> [演習課題 1]
読解文によると、実施の形態2において信号振幅の基準となるものは何ですか。

> [読解文]
+++

図3は、この発明の実施の形態2に係る伝送線路の終端回路を示す構成図である。図3に示す実施の形態2に係る伝送線路の終端回路は、図1に示す構成図において、終端回路の接続先をグラウンド100から電源101に変更し、ダイオードの向きを逆にしたものである。なお、図2においては、ダイオードを符号4bとし、抵抗を符号5bとして示している。抵抗5bの抵抗値は伝送線路2の特性インピーダンスとほぼ等しいとする。
【0019】
図3に示す実施の形態2においては、信号振幅の基準が電源101となる。それ以外は実施の形態1と同様に、電源電圧から見て電圧が小さい信号に対しては、ダイオード4bが高インピーダンスとなり反射波によって振幅が増加する。電源電圧から見て電圧が大きい信号に対しては、ダイオード4bが低インピーダンスとなり抵抗5bに電流が流れ終端される。
【0020】
従って、実施の形態2によれば、電源電圧を基準とした、実施の形態1の波形補償機能を実現できる。
【0021】
実施の形態3.
図4は、この発明の実施の形態3に係る伝送線路の終端回路を示す構成図である。図4に示す実施の形態3に係る伝送線路の終端回路は、図1に示す実施の形態1と図3に示す実施の形態2による伝送線路の終端回路を両方接続したものである。ダイオード4aおよび4bのカットイン電圧は電源電圧101の電圧の半分より小さいとする。抵抗5a及び5bの抵抗値は伝送線路2の特性インピーダンスとほぼ等しいとする。
【0022】
図4に示す実施の形態3における動作は、実施の形態1、2と同様に、グラウンド100を基準に振幅が小さい信号および電源電圧101を基準に振幅が小さい信号は、それぞれダイオード4aまたは4bのどちらかが低インピーダンスになるので終端される。電源電圧101の半分程度付近の信号に関しては、ダイオード4aおよび4bが高インピーダンスになるため反射波が発生し振幅が増幅される。

+++

> [提供された行]
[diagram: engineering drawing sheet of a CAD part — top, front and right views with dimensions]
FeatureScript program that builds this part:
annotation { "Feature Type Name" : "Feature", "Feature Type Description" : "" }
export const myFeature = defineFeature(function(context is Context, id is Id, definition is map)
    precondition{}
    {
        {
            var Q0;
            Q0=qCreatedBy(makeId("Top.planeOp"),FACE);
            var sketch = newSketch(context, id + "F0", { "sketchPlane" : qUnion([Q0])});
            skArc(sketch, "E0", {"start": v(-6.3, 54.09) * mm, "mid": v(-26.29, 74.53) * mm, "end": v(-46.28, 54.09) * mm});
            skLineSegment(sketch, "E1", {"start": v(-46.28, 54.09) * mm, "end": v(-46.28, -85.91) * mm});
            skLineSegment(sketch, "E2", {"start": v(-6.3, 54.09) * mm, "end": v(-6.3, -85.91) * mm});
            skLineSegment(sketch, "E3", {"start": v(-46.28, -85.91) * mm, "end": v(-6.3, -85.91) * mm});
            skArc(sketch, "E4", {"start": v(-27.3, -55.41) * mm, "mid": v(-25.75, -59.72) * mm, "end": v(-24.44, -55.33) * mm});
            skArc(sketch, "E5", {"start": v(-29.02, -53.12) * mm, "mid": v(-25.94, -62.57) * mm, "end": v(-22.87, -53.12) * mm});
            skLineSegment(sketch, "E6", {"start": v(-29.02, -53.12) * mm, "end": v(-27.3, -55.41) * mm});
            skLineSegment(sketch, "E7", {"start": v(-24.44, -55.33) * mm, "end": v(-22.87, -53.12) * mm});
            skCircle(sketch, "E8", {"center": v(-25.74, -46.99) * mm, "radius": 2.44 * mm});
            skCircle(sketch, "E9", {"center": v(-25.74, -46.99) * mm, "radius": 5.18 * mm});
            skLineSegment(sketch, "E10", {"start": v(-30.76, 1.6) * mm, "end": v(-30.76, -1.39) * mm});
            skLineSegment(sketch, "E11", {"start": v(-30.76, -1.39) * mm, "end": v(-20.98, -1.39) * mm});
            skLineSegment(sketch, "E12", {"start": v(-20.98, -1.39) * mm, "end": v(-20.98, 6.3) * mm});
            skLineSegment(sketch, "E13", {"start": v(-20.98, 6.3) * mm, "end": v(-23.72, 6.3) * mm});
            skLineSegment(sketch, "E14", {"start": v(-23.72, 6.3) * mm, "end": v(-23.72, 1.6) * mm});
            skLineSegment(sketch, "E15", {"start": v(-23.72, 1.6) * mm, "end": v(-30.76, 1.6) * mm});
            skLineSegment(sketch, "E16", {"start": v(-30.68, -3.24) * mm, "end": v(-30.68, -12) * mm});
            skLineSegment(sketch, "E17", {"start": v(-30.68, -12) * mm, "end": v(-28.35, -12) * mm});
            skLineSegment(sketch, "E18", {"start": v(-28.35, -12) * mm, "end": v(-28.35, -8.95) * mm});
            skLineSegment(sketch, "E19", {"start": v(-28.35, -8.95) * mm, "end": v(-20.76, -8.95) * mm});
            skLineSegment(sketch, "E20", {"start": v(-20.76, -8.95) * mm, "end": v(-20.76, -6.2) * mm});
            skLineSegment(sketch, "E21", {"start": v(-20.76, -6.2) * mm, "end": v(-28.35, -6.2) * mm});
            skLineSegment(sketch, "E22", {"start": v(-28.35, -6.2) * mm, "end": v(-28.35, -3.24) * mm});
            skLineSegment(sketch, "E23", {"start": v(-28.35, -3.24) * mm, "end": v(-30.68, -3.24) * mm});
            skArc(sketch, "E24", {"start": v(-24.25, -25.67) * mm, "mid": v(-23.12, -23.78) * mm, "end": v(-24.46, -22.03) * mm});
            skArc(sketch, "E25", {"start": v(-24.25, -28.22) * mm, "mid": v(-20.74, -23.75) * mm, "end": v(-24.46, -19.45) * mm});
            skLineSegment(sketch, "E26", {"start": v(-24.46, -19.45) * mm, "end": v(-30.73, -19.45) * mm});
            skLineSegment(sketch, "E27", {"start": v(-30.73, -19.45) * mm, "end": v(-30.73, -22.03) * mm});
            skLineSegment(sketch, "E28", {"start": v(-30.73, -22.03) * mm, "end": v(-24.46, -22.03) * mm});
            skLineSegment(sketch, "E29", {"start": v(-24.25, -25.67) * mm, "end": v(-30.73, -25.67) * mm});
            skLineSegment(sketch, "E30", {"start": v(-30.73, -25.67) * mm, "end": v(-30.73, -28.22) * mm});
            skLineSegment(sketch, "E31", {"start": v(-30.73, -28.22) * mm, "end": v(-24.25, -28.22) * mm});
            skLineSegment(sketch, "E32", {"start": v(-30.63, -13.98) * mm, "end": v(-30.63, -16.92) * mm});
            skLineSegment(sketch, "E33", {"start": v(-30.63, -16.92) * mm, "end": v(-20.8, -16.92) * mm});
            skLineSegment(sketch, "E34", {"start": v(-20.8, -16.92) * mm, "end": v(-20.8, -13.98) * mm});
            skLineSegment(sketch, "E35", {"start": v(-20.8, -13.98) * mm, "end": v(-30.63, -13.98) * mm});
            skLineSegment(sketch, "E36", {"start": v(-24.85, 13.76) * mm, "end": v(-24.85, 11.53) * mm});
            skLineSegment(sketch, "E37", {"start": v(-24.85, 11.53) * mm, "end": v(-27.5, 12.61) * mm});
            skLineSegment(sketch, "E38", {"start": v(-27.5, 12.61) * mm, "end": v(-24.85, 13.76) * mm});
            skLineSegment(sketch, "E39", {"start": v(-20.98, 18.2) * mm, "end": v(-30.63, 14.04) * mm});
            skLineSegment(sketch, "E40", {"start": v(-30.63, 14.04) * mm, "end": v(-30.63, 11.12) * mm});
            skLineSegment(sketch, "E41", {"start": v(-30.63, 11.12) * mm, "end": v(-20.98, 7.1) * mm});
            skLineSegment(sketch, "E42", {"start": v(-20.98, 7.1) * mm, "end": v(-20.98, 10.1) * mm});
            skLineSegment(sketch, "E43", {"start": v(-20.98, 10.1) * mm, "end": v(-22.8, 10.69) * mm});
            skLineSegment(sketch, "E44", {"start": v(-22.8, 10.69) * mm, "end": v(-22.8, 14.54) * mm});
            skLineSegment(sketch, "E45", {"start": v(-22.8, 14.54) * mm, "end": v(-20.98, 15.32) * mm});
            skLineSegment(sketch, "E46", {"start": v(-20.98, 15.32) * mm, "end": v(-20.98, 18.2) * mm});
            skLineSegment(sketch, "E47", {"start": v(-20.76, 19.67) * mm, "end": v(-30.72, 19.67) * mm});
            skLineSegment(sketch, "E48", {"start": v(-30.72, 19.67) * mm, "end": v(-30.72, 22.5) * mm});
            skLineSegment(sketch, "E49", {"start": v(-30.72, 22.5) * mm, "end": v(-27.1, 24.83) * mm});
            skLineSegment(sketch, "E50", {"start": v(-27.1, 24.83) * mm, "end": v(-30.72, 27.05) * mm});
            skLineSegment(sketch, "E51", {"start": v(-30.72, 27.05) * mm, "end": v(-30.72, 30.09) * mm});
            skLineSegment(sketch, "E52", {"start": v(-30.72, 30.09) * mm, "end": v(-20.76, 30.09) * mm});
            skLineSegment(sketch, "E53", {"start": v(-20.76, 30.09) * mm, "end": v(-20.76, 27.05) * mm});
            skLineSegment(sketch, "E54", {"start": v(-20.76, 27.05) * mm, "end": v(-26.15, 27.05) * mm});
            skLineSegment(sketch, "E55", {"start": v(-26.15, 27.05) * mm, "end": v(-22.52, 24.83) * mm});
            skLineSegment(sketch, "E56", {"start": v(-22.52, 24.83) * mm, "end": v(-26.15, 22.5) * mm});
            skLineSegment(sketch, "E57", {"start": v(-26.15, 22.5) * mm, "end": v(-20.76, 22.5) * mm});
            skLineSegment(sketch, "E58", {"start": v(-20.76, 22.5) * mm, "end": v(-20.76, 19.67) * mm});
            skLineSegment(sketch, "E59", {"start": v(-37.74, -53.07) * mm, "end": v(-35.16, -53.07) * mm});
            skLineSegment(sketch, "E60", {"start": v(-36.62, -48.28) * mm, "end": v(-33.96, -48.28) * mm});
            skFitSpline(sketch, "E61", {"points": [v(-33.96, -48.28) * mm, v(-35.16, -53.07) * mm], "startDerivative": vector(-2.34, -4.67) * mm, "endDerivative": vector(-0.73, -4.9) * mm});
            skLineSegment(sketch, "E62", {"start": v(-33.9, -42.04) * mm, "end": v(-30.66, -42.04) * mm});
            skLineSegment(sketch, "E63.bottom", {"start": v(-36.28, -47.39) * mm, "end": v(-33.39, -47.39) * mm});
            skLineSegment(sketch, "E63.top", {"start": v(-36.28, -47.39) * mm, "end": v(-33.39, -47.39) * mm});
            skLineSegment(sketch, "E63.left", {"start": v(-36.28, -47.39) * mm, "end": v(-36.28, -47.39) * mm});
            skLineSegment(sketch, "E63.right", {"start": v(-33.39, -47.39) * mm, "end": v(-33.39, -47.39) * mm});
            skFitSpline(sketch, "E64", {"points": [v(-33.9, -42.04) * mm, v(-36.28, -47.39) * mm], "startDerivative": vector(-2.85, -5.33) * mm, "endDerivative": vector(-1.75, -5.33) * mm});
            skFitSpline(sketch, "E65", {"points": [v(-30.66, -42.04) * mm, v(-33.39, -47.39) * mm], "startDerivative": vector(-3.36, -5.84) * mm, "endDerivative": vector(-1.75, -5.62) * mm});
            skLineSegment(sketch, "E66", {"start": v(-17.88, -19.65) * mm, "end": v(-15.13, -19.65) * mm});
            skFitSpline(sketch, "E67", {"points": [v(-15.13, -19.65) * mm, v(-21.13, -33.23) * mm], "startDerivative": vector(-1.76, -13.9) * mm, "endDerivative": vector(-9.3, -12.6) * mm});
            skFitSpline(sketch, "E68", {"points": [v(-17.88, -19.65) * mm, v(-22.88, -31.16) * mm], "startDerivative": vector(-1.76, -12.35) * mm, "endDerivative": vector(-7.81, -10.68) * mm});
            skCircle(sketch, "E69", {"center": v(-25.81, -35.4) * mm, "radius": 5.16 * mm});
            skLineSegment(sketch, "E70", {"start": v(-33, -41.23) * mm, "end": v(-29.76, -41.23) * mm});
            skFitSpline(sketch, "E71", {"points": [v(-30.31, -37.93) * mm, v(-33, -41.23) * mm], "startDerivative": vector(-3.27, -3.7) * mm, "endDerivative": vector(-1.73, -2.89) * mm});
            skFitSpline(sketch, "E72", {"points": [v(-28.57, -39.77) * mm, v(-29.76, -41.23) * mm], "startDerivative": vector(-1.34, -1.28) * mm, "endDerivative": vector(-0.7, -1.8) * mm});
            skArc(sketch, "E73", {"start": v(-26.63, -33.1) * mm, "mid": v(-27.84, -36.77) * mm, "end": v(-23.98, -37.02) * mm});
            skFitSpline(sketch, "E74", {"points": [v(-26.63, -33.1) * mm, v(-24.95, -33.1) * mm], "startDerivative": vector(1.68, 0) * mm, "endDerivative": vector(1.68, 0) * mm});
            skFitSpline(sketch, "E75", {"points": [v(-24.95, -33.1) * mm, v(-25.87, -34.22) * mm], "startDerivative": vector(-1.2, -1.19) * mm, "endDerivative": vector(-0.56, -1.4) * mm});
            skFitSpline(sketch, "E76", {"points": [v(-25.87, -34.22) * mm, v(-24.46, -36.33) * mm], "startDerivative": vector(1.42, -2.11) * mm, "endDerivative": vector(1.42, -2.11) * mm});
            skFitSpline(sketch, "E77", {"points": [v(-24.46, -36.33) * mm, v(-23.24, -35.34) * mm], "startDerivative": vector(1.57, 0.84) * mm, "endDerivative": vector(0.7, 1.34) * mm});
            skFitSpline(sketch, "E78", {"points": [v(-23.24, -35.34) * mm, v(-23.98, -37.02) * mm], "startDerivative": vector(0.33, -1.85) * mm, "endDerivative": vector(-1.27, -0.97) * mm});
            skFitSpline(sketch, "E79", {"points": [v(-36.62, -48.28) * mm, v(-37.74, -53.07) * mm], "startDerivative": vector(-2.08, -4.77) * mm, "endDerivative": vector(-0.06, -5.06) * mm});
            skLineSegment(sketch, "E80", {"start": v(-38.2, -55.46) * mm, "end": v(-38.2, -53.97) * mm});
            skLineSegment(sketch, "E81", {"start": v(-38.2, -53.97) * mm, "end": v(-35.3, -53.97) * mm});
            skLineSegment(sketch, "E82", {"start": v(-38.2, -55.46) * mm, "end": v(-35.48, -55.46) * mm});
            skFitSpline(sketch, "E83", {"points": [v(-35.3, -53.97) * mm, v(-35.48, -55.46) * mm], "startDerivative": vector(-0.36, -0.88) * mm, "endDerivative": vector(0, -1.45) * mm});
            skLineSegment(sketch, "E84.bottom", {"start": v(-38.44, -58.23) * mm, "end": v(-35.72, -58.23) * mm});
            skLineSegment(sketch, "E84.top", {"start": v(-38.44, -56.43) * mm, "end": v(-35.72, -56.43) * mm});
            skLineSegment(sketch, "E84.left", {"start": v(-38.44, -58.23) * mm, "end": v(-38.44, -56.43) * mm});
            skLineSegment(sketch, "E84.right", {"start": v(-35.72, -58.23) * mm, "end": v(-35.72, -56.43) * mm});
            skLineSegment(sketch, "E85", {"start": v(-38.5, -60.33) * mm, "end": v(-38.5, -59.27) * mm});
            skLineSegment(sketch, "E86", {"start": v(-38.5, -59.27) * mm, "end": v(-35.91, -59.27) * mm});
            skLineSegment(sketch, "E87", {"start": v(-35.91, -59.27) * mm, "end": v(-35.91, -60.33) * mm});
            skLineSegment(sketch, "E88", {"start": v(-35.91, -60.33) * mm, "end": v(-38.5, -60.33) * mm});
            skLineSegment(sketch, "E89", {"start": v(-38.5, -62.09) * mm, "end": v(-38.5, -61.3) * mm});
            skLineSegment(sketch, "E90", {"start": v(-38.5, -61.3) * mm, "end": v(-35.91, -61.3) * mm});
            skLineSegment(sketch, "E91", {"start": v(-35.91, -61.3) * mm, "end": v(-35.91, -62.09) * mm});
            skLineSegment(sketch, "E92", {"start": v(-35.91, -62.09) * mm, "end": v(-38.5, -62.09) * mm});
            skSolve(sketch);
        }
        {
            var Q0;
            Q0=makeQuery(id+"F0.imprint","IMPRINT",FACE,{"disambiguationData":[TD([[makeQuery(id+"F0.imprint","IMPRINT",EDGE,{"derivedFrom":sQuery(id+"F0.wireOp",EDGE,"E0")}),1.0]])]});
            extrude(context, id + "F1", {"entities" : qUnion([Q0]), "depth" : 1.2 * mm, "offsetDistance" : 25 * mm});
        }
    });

+++

> [演習課題 2]
上の行のうち、文字列「bottom」を含む行はいくつありますか。数のみお答えください。大文字と小文字は区別されます。

> [課題の解答 1]
電源101です。

> [課題の解答 2]
2